When it comes to keeping Wilmington Health afloat, every option is on the table.
CEO Jeff James said he might eventually need to sell the North Carolina multispecialty practice’s properties and lease them back. Worst-case scenario: He might eventually need to sell the practice.
“We plan on surviving this,” he said. “We just don’t know what it’s going to look like on the other side. We’re going to keep our doors open as long as we possibly can.”
Once they stopped performing elective procedures in mid-March, providers of all types and sizes liken their revenue trajectory to a car going off a cliff. The damage came swiftly, and even their best cost-cutting efforts and billions in government aid weren’t enough to stop the bleeding.
“It’s really stunning and remarkable how quickly the revenue flow dissipated over the course of just several days, frankly,” said Tim Weir, CEO of Olmsted Medical Center, a one-hospital system in Rochester, Minn., that anticipates a $25 million revenue decline over the months of April, May and June.

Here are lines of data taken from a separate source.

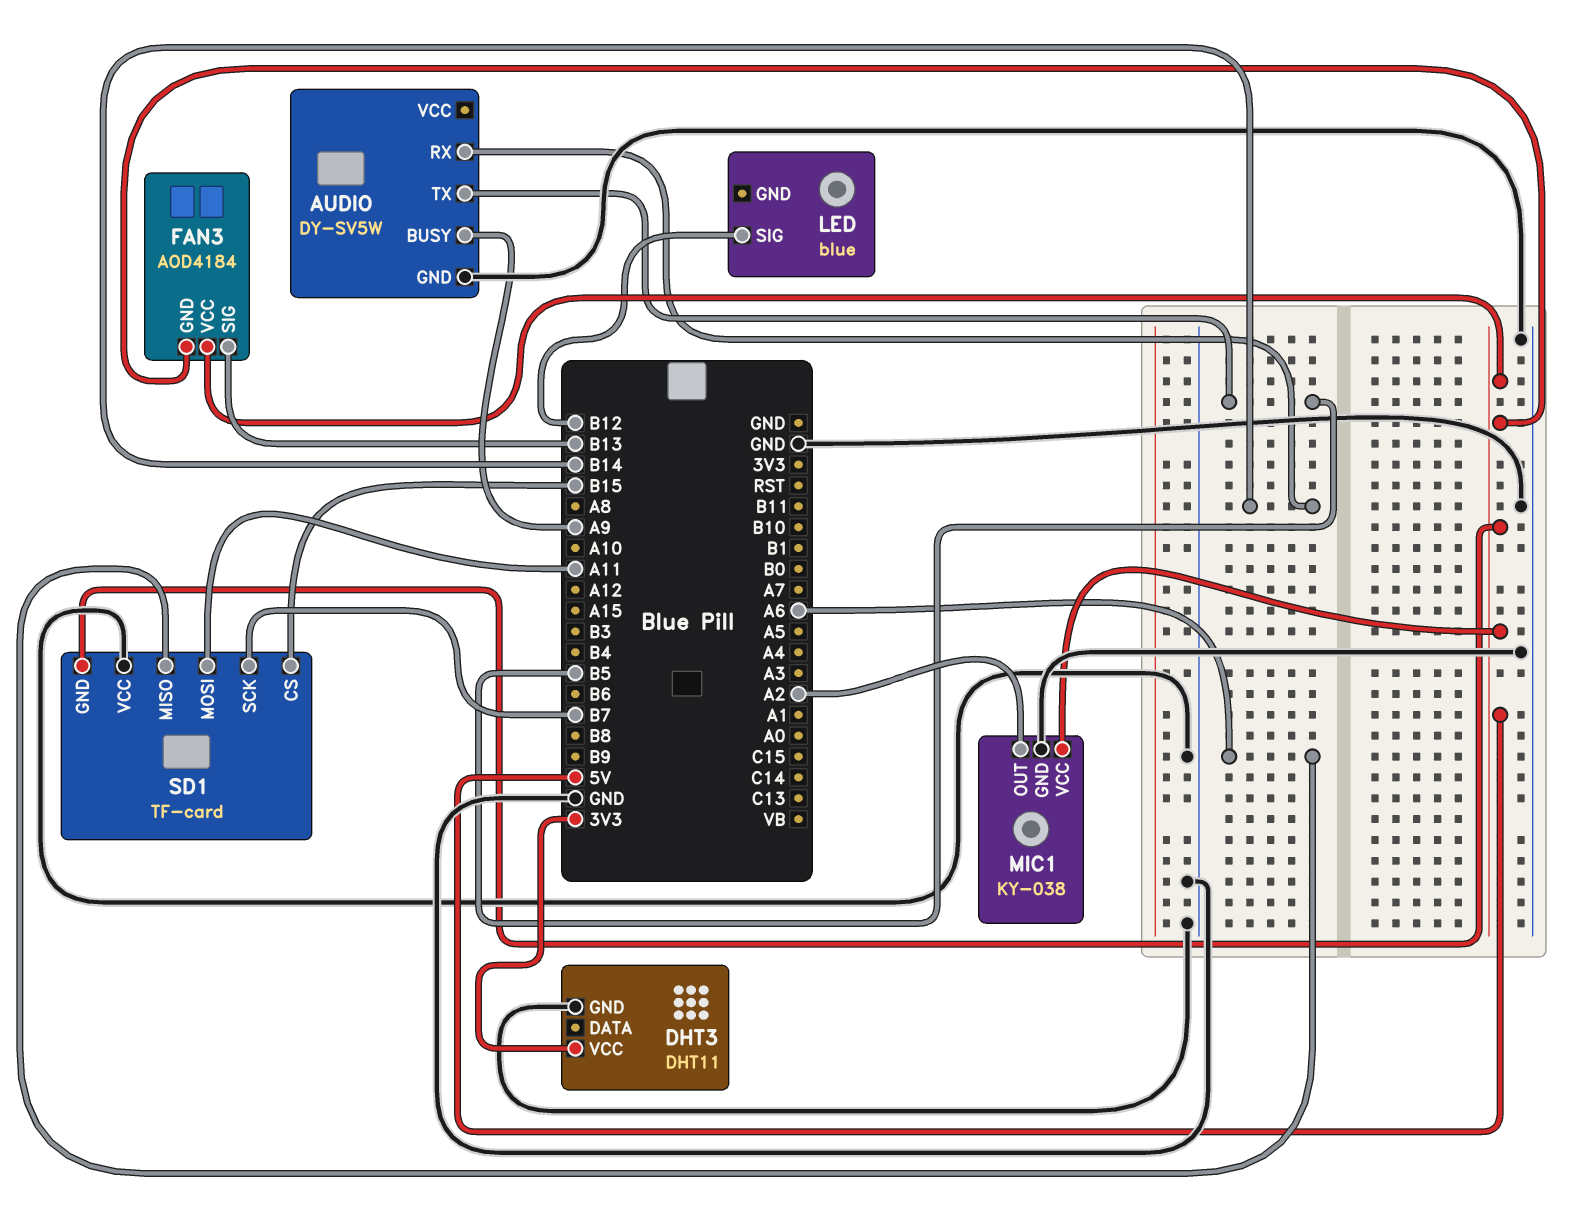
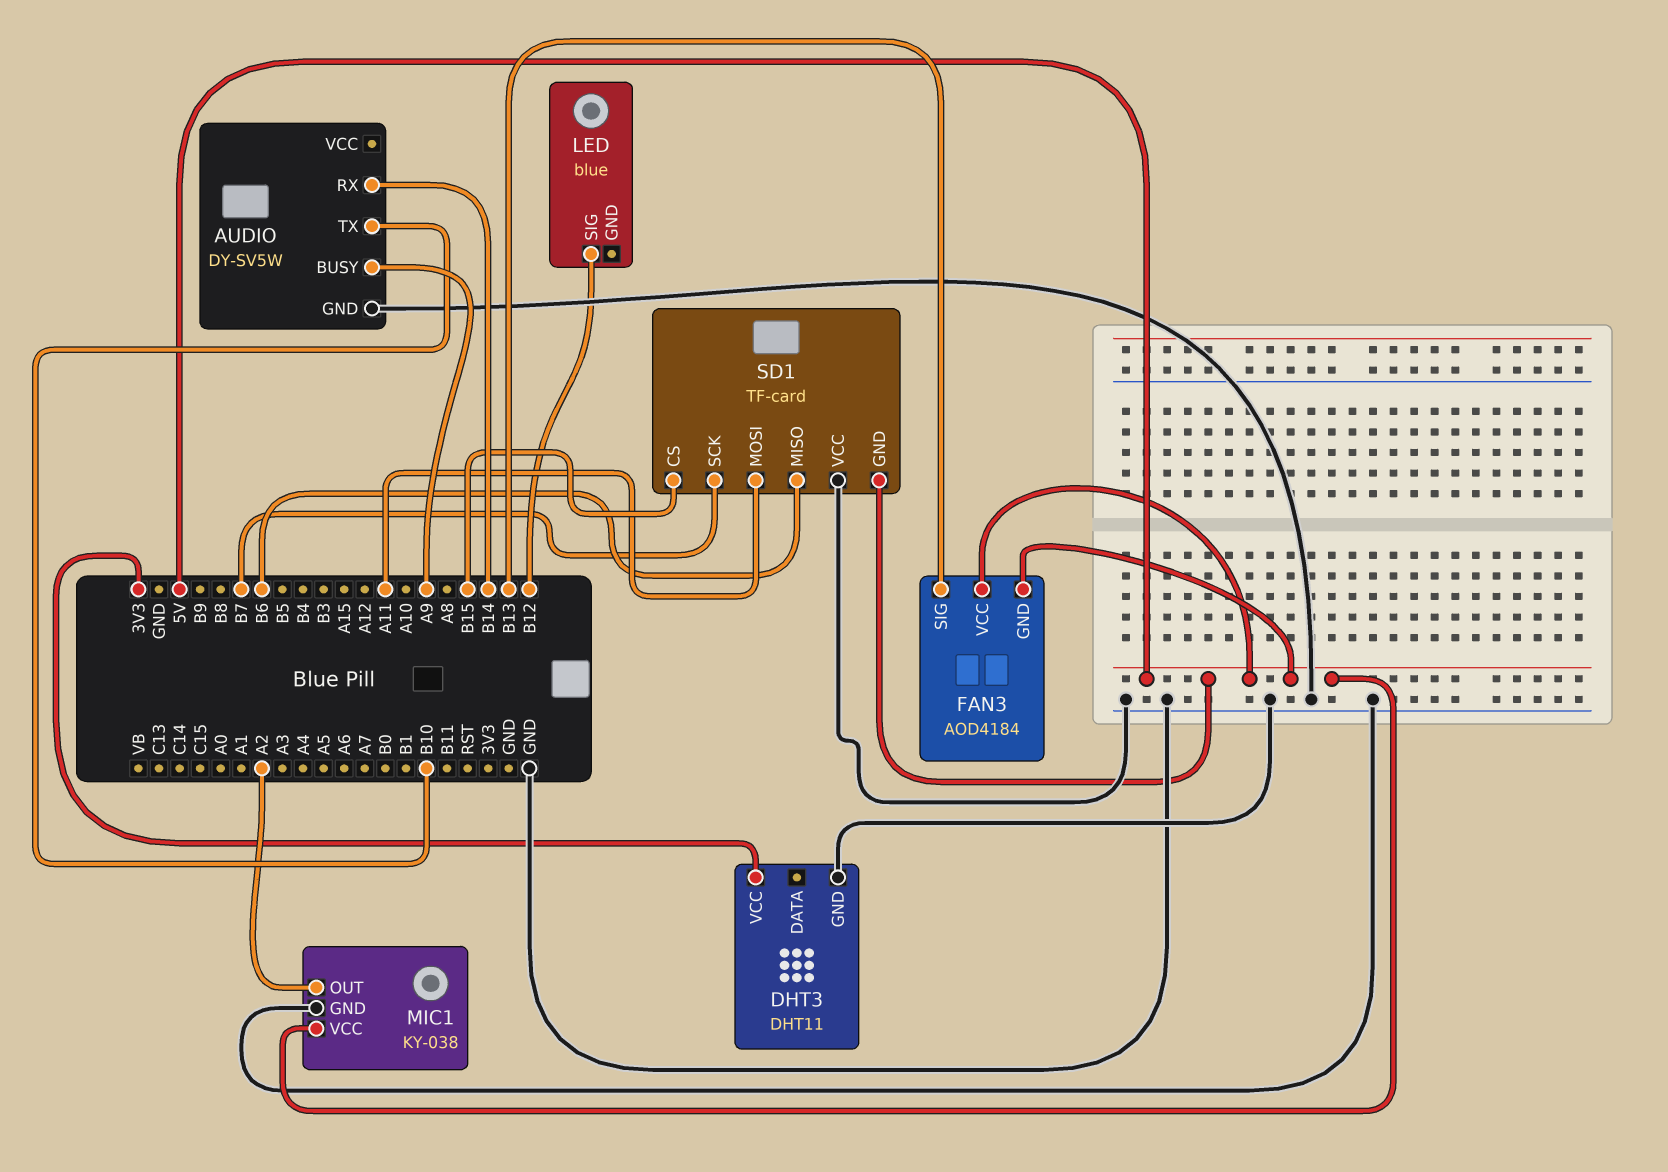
AUDIO pin TX: B5 -> B10
SD1 pin MISO: A6 -> B6

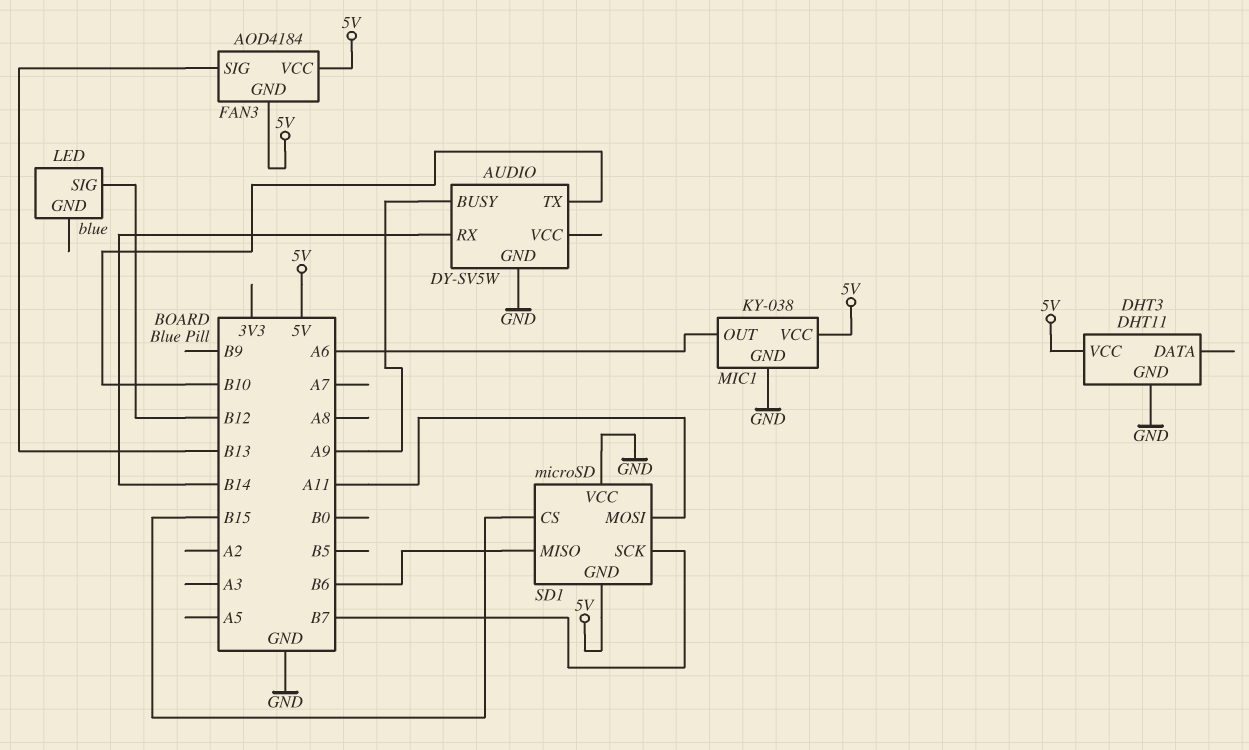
DHT3 pin VCC: 3V3 -> 5V
MIC1 pin OUT: A2 -> A6
SD1: TF-card -> microSD

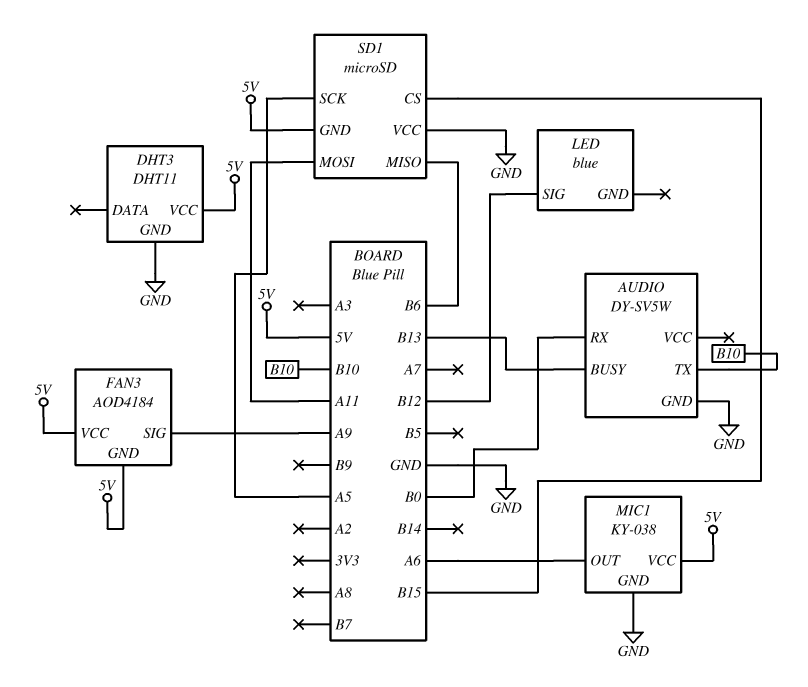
AUDIO pin BUSY: A9 -> B13
AUDIO pin RX: B14 -> B0
FAN3 pin SIG: B13 -> A9
SD1 pin SCK: B7 -> A5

The sharp revenue decline coupled with the higher costs of labor, supplies and treatment for COVID-19 patients will culminate in hospitals losing a collective $202.6 billion from March 1 to June 30, according to an estimate from the American Hospital Association.
Revenue was more than halved for 40% of health systems that responded to an American Medical Group Association survey conducted in mid-April. Another 55% of respondents had less than six months cash on hand. More than 80% of systems had furloughed employees and three-quarters had cut physician salaries.
Among independent medical groups, like Wilmington Health, things are even more dire. Almost half told the AMGA they’d lost more than half of their monthly revenue in the first quarter, and almost all had cut physician pay. Sixty percent said their cash reserves will run out within two months.
Wilmington Health, North Carolina’s largest multi- specialty physician group, saw revenue drop 53% from the outbreak's onset through mid-April, James said. At that time, the practice had about eight weeks of reserves.
Grant funds that Wilmington Health received from the CARES Act worked out to about $12,000 per physician, which James said doesn’t even come close to covering the cost of overhead.
“Twelve thousand dollars per doctor is literally nothing,” he said.